04 January 2014

Devas, asuras, their convoluted plans and their dread weapons

Books | Matthew Graybosch | Without Bloodshed

Okay, the cover of Without Bloodshed is actually quite different. But this is the picture which convinced me to read the book (helped along generously by teasers from Matthew Graybosch on Google+). Go on, I dare you to say that looking at this does not make you want to know more about (left to right) Imaginos, Naomi Bradleigh and Morgan Stormrider. [Edit: damn you, Google, for shutting down G+ and leaving the image with a 'not found' error].

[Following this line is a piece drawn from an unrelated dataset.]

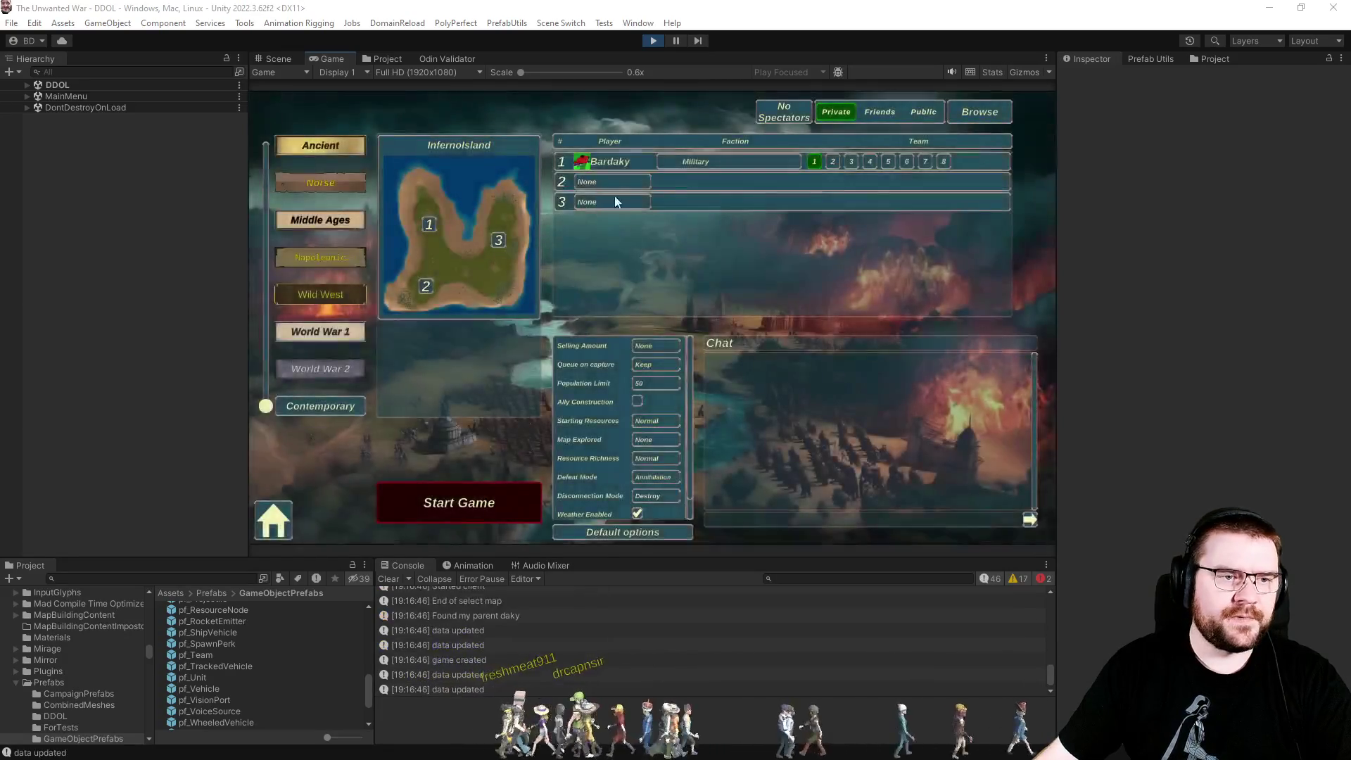
Make player slot 2 a PC - Effortless opponent, check Map Explored, and start the match.
left_click(623, 183)
left_click(623, 239)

In this first book in the Starbreaker series, we get to know that nations have fallen worldwide. Communities now police their own. Governments and officials are held to account by the Phoenix Society, which enforces justice by its 'Adversaries'. These are trained people, and the only ones who can bring the corrupt to justice. Theirs is a tough job: they are either right or dead. Yup, they get executed if they prosecute the innocent. Morgan Stormrider is the Adversary of choice sent in to execute anyone who kills an Adversary.

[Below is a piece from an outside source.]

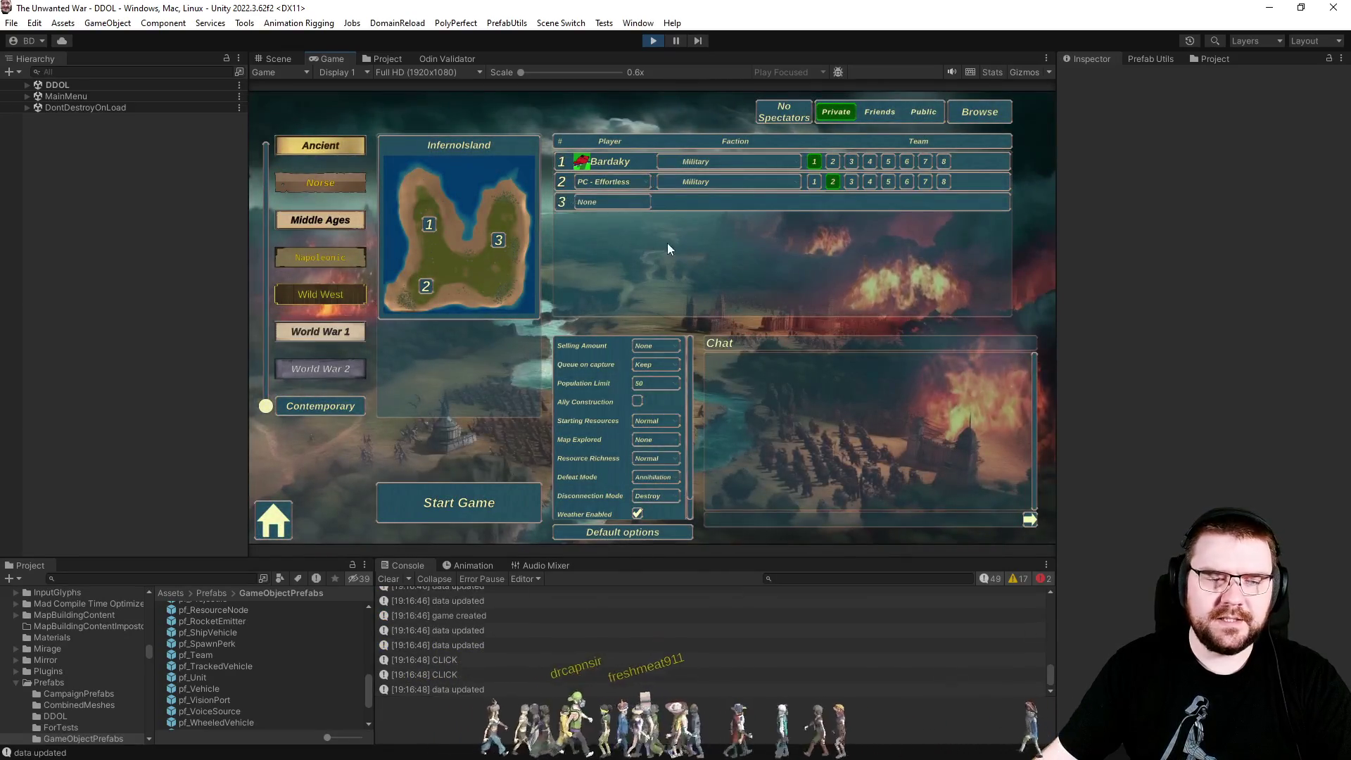
left_click(656, 438)
left_click(640, 509)
left_click(459, 503)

We come into the story when someone with almost supernatural powers decides to frame Naomi Bradleigh for a murder she did not do, in order to enrage Morgan and test him to breaking point. In the meantime, in America, a gun-runner, Alexander Liebenthal and his bunch of bikers takes over Boston in a coup, and his bodyguard kills three combat-trained Adversaries. In Japan, Nakajima Chihiro, the owner of the company that makes the Adversaries' weapons, including katanas and guns, tries to reassure Morgan about the weapons he has, since it seems that the ex-Adversary Munakata Tetsuo has mysteriously survived a shot to the head. And Morgan's boss Karen del Rio is like every boss from Hell you've ever known. Liebenthal insists that the Phoenix Society is corrupt and uses the Adversaries to cut down dissenters. Morgan is tasked to take him down without killing him, to prove him wrong. Or is he, really?

More people with supernatural powers turn up. We find that several Adversaries and others are actually clones--Asura emulators created by one of the supernaturals. There are devas, too, including the daughter of Imaginos. Anyone who knows Persian or Indian myth will recognise these terms. I'm still not sure at the end of book one whether the devas or the asuras, or both, are the good guys. Matthew Graybosch will probably sell several books to me by the time my curiosity is quenched. :)

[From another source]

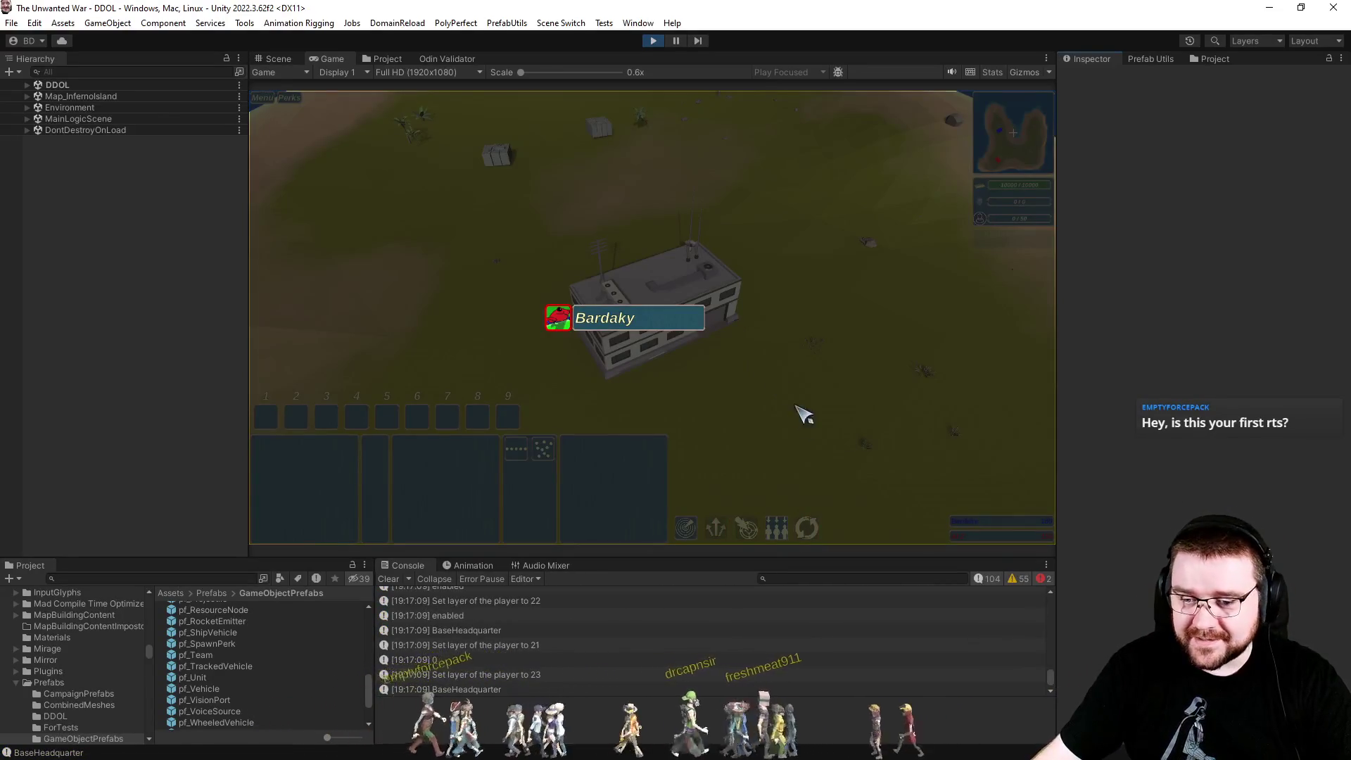
Resume the match, queue a Contractor, and have the workers place a Field Hospital beside the headquarters.
left_click(618, 293)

In the meantime, cryptic conversations and a slow leak of information build the suspense, leavened liberally with action sequences, betrayal, honour, technology indistinguishable from magic, and other page-turning stuff. Some of the stuff that will keep me up at night includes why Morgan and Naomi were running a (music) band called Crowley's Thoth, what the ends of Imaginos are, why congenital pseudofeline morphological disorder appeared among humans, how many of the people around are humans at all, and why on earth Imaginos is so cavalier about his daughter's well-being himself while visiting death on those who harm a single hair on her head. Who is this Imaginos guy anyway, and who is this Sabaoth he strives against, and how come their enmity is older than the pyramids? And I already want Witness Protocol and Tesla points in real life, though suborbital flights I can probably do without.

Yeah, you get the bug too, don't you? Read and find out for yourself.